_Work task_
Search the entries for the word "shoulder" and pull out each line that has it.

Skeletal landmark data

== Segment start ==

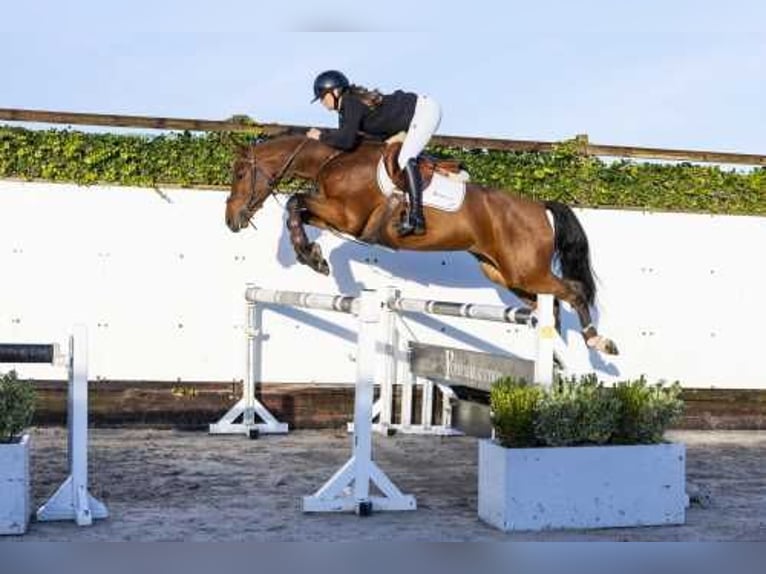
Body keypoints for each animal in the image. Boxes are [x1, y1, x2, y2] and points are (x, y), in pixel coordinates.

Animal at [225, 135, 620, 356]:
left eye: (241, 173)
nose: (231, 220)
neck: (334, 160)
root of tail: (540, 207)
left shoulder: (348, 216)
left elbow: (295, 201)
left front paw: (311, 256)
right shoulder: (336, 216)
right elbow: (300, 210)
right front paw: (312, 255)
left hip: (527, 271)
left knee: (573, 291)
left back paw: (598, 342)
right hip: (505, 275)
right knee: (549, 305)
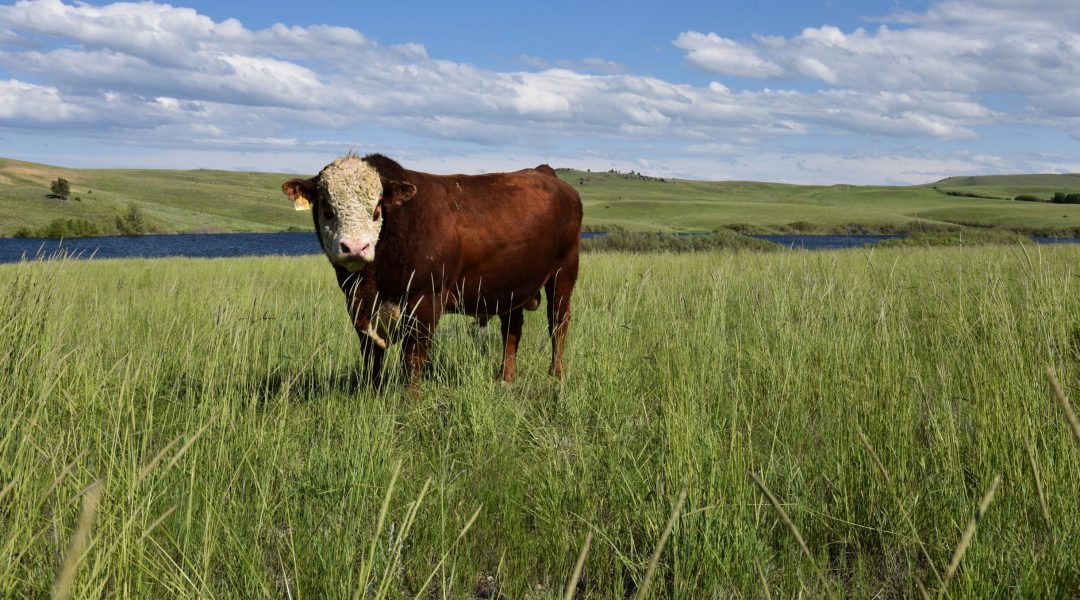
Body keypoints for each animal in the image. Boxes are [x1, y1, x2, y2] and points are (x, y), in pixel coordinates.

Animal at [281, 153, 582, 390]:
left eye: (377, 207)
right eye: (326, 206)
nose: (355, 247)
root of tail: (545, 173)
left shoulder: (425, 299)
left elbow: (413, 356)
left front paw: (410, 405)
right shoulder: (358, 304)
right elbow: (372, 355)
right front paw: (372, 394)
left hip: (564, 271)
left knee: (558, 322)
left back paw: (555, 376)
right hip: (511, 285)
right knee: (512, 328)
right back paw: (505, 379)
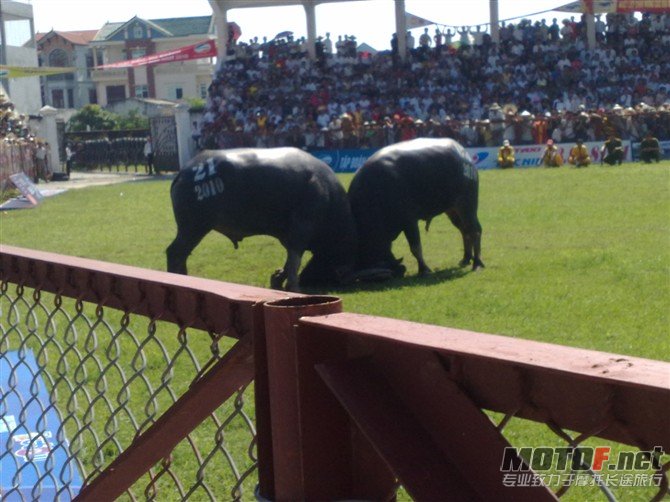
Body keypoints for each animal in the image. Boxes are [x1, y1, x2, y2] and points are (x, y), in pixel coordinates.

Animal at [166, 147, 360, 292]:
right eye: (347, 252)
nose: (348, 276)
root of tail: (183, 173)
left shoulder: (287, 236)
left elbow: (289, 260)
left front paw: (277, 278)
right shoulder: (301, 229)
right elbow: (295, 260)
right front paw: (293, 287)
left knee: (181, 254)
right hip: (194, 227)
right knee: (175, 253)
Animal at [350, 137, 486, 276]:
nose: (401, 269)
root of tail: (464, 155)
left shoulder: (409, 221)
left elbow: (415, 247)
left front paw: (424, 269)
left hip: (467, 203)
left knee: (475, 230)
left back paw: (477, 263)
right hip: (452, 209)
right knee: (465, 230)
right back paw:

== Segment end ==

_Response to this exercise_
left shoulder: (348, 216)
right shoulder: (336, 216)
left shoulder: (425, 299)
right shoulder: (358, 304)
left shoulder: (287, 236)
right shoulder: (301, 229)
left shoulder: (409, 221)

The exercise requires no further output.